Living in a Small Town

vintage building
On the street where we live.

A majority of the bullet points in the Pros And Cons Of Living In A Small Town are completely true … others …. not so much.

Preparation is key, when considering a move to a small town. Knowledge is power and would highly suggest attending a city council meeting or two … just to get your feet wet!  Shoulda, coulda, didn’t.

Understand up front that you will never, ever, ever and I mean never … feel like a part of the community and you will most certainly make more enemies than you will  friends.

Come to terms with the reality that there is absolutely nothing you can do to change things … small town folk think they own the place … isn’t that cute … you’re an intruder … get over it …  if something ever does change you may not live to see it.

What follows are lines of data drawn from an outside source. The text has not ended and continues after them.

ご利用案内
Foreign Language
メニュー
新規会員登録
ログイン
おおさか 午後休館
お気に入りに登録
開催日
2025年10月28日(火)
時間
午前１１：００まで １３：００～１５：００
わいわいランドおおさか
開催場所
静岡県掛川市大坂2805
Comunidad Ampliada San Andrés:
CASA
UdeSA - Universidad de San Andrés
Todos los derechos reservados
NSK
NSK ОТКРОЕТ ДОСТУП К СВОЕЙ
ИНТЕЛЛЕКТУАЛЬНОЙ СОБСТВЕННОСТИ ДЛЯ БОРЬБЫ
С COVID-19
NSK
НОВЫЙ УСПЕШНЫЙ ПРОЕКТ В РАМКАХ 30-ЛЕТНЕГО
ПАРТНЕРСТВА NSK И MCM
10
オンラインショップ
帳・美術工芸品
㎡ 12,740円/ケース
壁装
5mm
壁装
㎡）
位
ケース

SIDE BAR: Even though this appears to be a slam on small town living … it’s not … I love our vintage building and the quiet historic place where it stands.

Best advice we can give when making the move into a small town … mind your own business, surrender to being a topic of conversation every time you walk the dog, keep saying hello, even if they make a face (or ignore you) when you do, enjoy the quiet and think happy thoughts.

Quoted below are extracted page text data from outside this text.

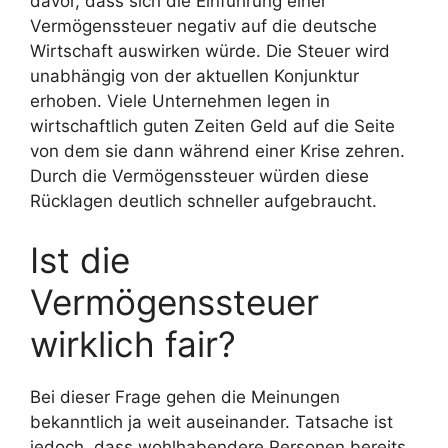
davor, dass sich die Einführung einer
Vermögenssteuer negativ auf die deutsche
Wirtschaft auswirken würde. Die Steuer wird
unabhängig von der aktuellen Konjunktur
erhoben. Viele Unternehmen legen in
wirtschaftlich guten Zeiten Geld auf die Seite
von dem sie dann während einer Krise zehren.
Durch die Vermögenssteuer würden diese
Rücklagen deutlich schneller aufgebraucht.
Ist die
Vermögenssteuer
wirklich fair?
Bei dieser Frage gehen die Meinungen
bekanntlich ja weit auseinander. Tatsache ist
jedoch, dass wohlhabendere Personen bereits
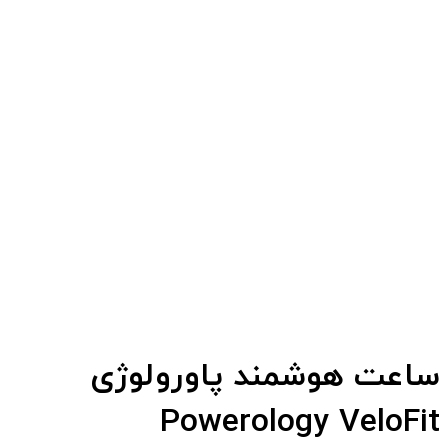
ساعت هوشمند پاورولوژی
Powerology VeloFit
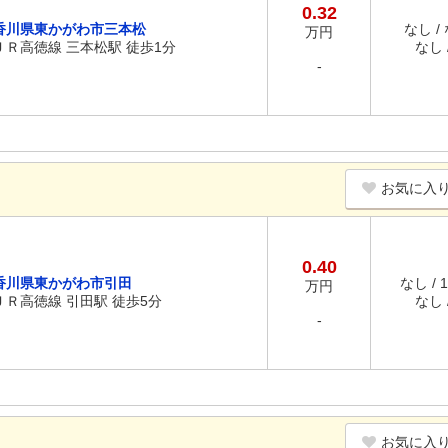
0.32
香川県東かがわ市三本松
なし /
万円
ＪＲ高徳線 三本松駅 徒歩1分
なし /
-
お気に入
0.40
香川県東かがわ市引田
なし / 
万円
ＪＲ高徳線 引田駅 徒歩5分
なし /
-
お気に入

It’s easy enough, with practice … you just can’t let it get to you.

Besides, I love the solitude and beauty of this place and they’re not the boss of me.

Buddha Bored 2010
all rights reserved © Mara Lee

5 thoughts on “Living in a Small Town”

  1. I love this post. It’s exactly my feeling after moving to (near) Hamburg, NW of you 25 miles. There are a few dear, interesting souls who I book-club with– and they all moved here from somewhere else. Locals do not like us. Isn’t that sad?


    1. It’s very sad and extremely painful. It takes a long time to come to terms with what is actually happening right before your very eyes. It’s earth shaking and so peculiar … and you know they don’t learn that in church:) not trying to offend anyone … gently spoken from experience.


  2. Twelve years ago we became “transplants” ourselves. I have seen little bits of what you are talking about but I have found connecting with some of the “historic” names in town through our church, our children’s school, and the town’s Boy Scout troop to be a much different experience. In these venues, we have found acceptance and friendship from both the newly transplanted and deeply rooted alike.

    Where I see the noticeable divide in town is not from the length of our residency, but more from geographically living on the “other side” of the freeway. I often feel dismissed and maybe even ignored and forgotten by those that live on the “more populated” side of the freeway. It seems as if our input is often viewed as less important because we live “over there” even though we are actual residents of the city and not one of the Townships. Fortunately or unfortunately I have found this phenomenon to be a good thing over the past few years.

    Like you, even with its downfalls I love our little town more than I dislike it’s eccentricities.


    1. I’m sure things may have played out differently, if we had been just starting out or raising our families. We came in with the intention of living, working and retiring here … during the warmer months … so that we’re close to our kids and grand-kids.
      Learning how to let go of the balloon! Life is good!